Au milieu de cette circulation, une figure rose subsiste, à peine distincte, presque noyée dans la masse, mais dont la disparition suffit à interrompre l’ensemble et marquer la fin du jeu. Le joueur agit, injecte des états, déclenche des anomalies locales, attire les corps, les ralentit, les alourdit, les excite, les suspend. Il peut provoquer des pleurs, de la colère, de l’immobilité, faire apparaître des charges, des objets, des ralentissements, créer des points d’attraction ou de friction. Mais chaque action, loin de rompre le cycle, l’épaissit, le densifie, le rend plus stable encore. Le pouvoir proposé est un pouvoir de modulation.
Le score s’accumule sans plafond, s’étire vers l’infini comme une promesse qui ne s’achève pas. Il récompense la chute, la perturbation, l’émotion injectée, la désorganisation contrôlée. Plus le système est sollicité, plus il répond, plus il produit de points, plus il incite à continuer. Il n’y a plus de temps à battre, plus de fin à atteindre, seulement une progression abstraite, un chiffre qui monte, indépendamment de toute réussite réelle. Perdre est possible, mais assez rare sauf à le provoquer, presque accidentel, comme si le système préférait conserver le joueur à l’intérieur plutôt que de le sanctionner.

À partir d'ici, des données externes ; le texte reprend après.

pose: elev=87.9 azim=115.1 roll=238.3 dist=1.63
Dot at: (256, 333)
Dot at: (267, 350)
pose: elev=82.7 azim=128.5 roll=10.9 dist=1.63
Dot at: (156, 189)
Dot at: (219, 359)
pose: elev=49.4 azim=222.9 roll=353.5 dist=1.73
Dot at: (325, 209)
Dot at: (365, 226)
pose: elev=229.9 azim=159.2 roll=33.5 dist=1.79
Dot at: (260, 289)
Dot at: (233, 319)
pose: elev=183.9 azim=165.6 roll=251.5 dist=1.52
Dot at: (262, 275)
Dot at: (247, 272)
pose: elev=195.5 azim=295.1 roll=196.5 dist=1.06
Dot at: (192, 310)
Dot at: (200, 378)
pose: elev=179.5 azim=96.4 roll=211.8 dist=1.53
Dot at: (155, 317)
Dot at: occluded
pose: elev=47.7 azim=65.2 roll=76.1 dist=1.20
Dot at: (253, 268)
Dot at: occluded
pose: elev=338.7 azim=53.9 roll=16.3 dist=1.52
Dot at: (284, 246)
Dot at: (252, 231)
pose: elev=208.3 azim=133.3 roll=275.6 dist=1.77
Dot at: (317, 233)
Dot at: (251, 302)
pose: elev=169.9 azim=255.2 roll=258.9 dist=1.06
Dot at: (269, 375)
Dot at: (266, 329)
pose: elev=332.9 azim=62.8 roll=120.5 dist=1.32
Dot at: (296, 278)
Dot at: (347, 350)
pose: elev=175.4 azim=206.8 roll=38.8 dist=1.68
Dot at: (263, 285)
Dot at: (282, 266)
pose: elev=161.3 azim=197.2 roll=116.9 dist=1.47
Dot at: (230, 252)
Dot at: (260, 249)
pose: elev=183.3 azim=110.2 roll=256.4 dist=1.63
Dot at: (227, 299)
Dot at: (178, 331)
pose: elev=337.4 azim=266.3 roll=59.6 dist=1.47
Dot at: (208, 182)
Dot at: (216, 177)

Le rythme s’installe, répétitif, hypnotique, proche des architectures anciennes du jeu vidéo, mais vidé de leur logique de défi. Ici, on ne gagne pas, on prolonge. Une montée sonore continue comme une boucle de Shepard accompagne cette sensation, tension permanente qui ne se résout jamais, une ascension perceptive sans sommet, qui maintient le corps et l’attention dans un état intermédiaire, ni satisfaction, ni frustration totale.
Vibecodé, produit rapidement, presque sans recul, le jeu conserve les traces de cette fabrication accélérée, lignes imparfaites, proportions instables, répétitions visibles. Cette économie de moyens n’est pas un manque, elle devient un langage, celui d’un secteur saturé, qui produit des boucles plus vite qu’il ne produit du sens. Le labyrinthe n’est pas un décor, c’est une structure mentale, une machine à capter, à retenir, à faire circuler. Chaque action du joueur confirme son appartenance au système, chaque tentative de contrôle renforce l’architecture qui l’englobe. On ne cherche plus à sortir, on apprend à rester, à optimiser sa présence, à accompagner le flux, dans un espace où tout semble ouvert, mais où rien ne s’échappe.